ELISA is used to confirm autoantibody specificities in AIBD. Moreover, ELISA allows quantitative measurement of antibody titers, making it a suitable method for therapy monitoring. For example, antibody titers correlate with the disease activity in BP (anti-BP180) and in pemphigus (anti-Dsg1 and anti-Dsg3).
A newly developed profile ELISA provides a combination of six relevant antigens (BP180-NC16A-4X, BP230, Dsg1, Dsg3, envoplakin, collagen type VII), enabling multiparameter monospecific detection of the corresponding antibodies. Each substrate is present in a separate well of the ELISA strip for convenient parallel analysis. Thus, patients with suspected autoimmune bullous dermatosis can be quickly and reliably investigated for different dermatological diseases at the same time.
In a clinical evaluation of the profile ELISA, sensitivities of between 60% (anti-BP230 in BP) and 100% (anti-Dsg3 in PV) and specificities of between 97.3% (anti-BP180-NC16A) and 100% (anti-collagen VII) were obtained with sera from different AIBD and disease controls. In a further prospective study using consecutive sera from patients with suspected AIBD, the ELISA yielded an agreement of 87% with conventional stepwise diagnostics (histology, direct and indirect immunofluorescence on biopsies and skin substrates, as well as monospecific tests like ELISA or immunoblots with cellular extracts). Discrepant results were attributed to the absence of certain target structures (e.g. p200 antigen, BP180 ectodomains) and the lack of IgA autoantibody detection.

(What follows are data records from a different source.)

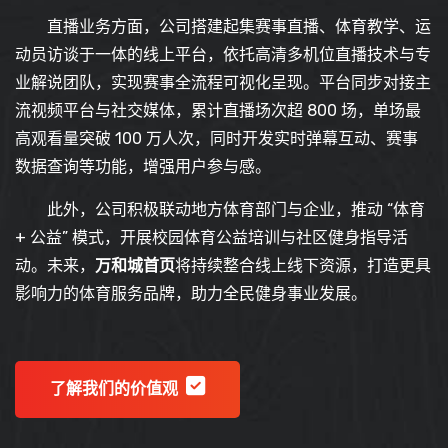
直播业务方面，公司搭建起集赛事直播、体育教学、运
动员访谈于一体的线上平台，依托高清多机位直播技术与专
业解说团队，实现赛事全流程可视化呈现。平台同步对接主
流视频平台与社交媒体，累计直播场次超 800 场，单场最
高观看量突破 100 万人次，同时开发实时弹幕互动、赛事
数据查询等功能，增强用户参与感。
此外，公司积极联动地方体育部门与企业，推动 “体育
+ 公益” 模式，开展校园体育公益培训与社区健身指导活
动。未来，
万和城首页
将持续整合线上线下资源，打造更具
影响力的体育服务品牌，助力全民健身事业发展。
了解我们的价值观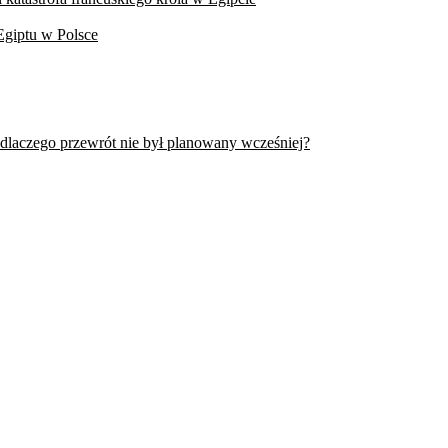
Egiptu w Polsce
 dlaczego przewrót nie był planowany wcześniej?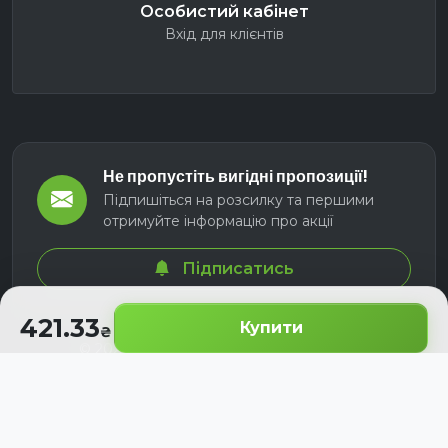
Особистий кабінет
Вхід для клієнтів
Не пропустіть вигідні пропозиції!
Підпишіться на розсилку та першими
отримуйте інформацію про акції
Підписатись
421.33
Купити
© 2026 СЕЛМ АГРО. Всі права захищені.
Розроблено з
для українських аграріїв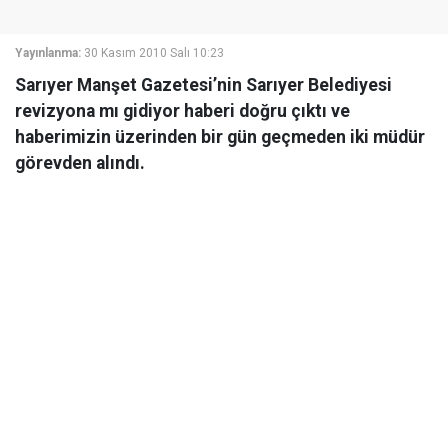
Yayınlanma:
30 Kasım 2010 Salı 10:23
Sarıyer Manşet Gazetesi’nin Sarıyer Belediyesi
revizyona mı gidiyor haberi doğru çıktı ve
haberimizin üzerinden bir gün geçmeden iki müdür
görevden alındı.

Serological testing for autoantibodies against skin proteins allows diagnostic confirmation and differentiation of different forms of AIBD, aiding therapy decisions and prognosis. With multiplex antibody tests, different antibodies occurring in pemphigus diseases, pemphigoid diseases, EBA and DH can be analysed in parallel. These assays provide an ideal alternative to a multi-step single testing strategy. In many cases, diseases such as BP, PV, PF can be diagnosed without any further testing.